**PASSAGE À EXAMINER**
Le mystère révélé/11 - Il est logique d'éviter les conflits, mais il y a des époques et des moments où vous ne pouvez tout simplement pas le faire.
par Luigino Bruni
Publié dans Avvenire le 12/06/2022
« Il y a trois espèces de disciples : ceux qui enseignent le zen aux autres, ceux qui s'occupent des temples et des sanctuaires, et puis il y a les sacs de riz et les cintres. »
101 histoires zen, n° 87
Daniel, dans la fosse aux lions, pris en embuscade par les satrapes du roi Darius, nous livre une page splendide sur le sens du "regard malsain envers son égal" et sur la valeur éthique de la prière.
L'envie consiste à se réjouir de la douleur de l'autre et à souffrir de son bonheur. C'est un usage pervers des yeux (in-videre : regarder mal) : on reconnaît les envieux parce qu'ils ne peuvent pas vous regarder dans les yeux, ils ne peuvent pas soutenir votre regard longtemps. Dante les place au Purgatoire, peut-être parce qu'ils ont déjà fait une partie de leur pénitence sur terre, et nous les montre les yeux cousus : « … un fil de fer perce leurs paupières » (La Divine Comédie, Purgatoire chant XIII, 70).
L'envie est à l'origine meurtre fratricide de Caïn, du conflit entre Joseph et ses frères, de la désobéissance d'Adam et Ève qui ont cru au raisonnement envieux du serpent. Il n’y a pas d’envie envers ceux qui sont au-dessus ou au-dessous de nous, mais seulement envers nos égaux : le professeur n'envie pas un jeune élève, et s'il l'envie (une très mauvaise chose), c'est le signe qu'il commence à le sentir et à le craindre comme un égal (meilleur). Caïn envie son frère Abel et non pas Dieu. L'envie s’accompagne de la conviction que les talents de la personne enviée sont réels. Si nous croyons qu’un rival fait carrière grâce à de faux talents ou à la fraude ce n'est pas l'envie, mais d'autres sentiments qui surgissent, par exemple la colère, l’indignation ; pour que l'arbre maléfique de l'envie prenne racine en nous, il faut être persuadé que l'autre est vraiment meilleur que nous et que son talent nous causera du tort - dans les cas les plus graves, l'envie se nourrit uniquement du talent de l'autre personne, même si aucun tort direct n’en découle pour nous. L'envie a pour sœur la jalousie, mais alors que l'envie est binaire - A envie B -, la jalousie a une structure ternaire : A est jaloux de B parce que C peut le lui enlever (on n'est pas simultanément jaloux et envieux de la même personne).

**EXERCICES**
[A] Recopiez fidèlement, dans le texte sur l'envie, tout ce qui va de « 101 histoires zen, n° » jusqu'à « chant XIII, 70). ».
[B] D'après le texte sur l'envie, envers qui éprouve-t-on de l'envie ?

**INFORMATIONS AFFICHÉES**

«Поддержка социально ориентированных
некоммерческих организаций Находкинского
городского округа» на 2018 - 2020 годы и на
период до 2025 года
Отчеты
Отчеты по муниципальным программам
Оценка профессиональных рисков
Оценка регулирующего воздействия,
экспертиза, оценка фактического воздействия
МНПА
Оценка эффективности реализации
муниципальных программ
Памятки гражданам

...

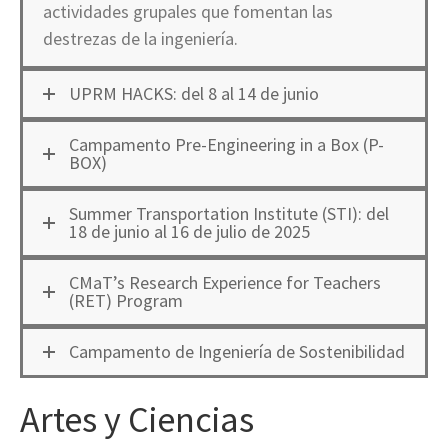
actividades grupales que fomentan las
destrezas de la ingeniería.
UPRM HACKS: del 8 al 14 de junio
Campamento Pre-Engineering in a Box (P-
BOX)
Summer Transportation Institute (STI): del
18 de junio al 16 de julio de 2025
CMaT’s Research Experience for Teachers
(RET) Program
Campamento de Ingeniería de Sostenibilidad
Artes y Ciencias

**RÉPONSES RÉDIGÉES**
[A]
101 histoires zen, n° 87
Daniel, dans la fosse aux lions, pris en embuscade par les satrapes du roi Darius, nous livre une page splendide sur le sens du "regard malsain envers son égal" et sur la valeur éthique de la prière.
L'envie consiste à se réjouir de la douleur de l'autre et à souffrir de son bonheur. C'est un usage pervers des yeux (in-videre : regarder mal) : on reconnaît les envieux parce qu'ils ne peuvent pas vous regarder dans les yeux, ils ne peuvent pas soutenir votre regard longtemps. Dante les place au Purgatoire, peut-être parce qu'ils ont déjà fait une partie de leur pénitence sur terre, et nous les montre les yeux cousus : « … un fil de fer perce leurs paupières » (La Divine Comédie, Purgatoire chant XIII, 70).

[B] Seulement envers nos égaux, et non envers ceux qui sont au-dessus ou au-dessous de nous.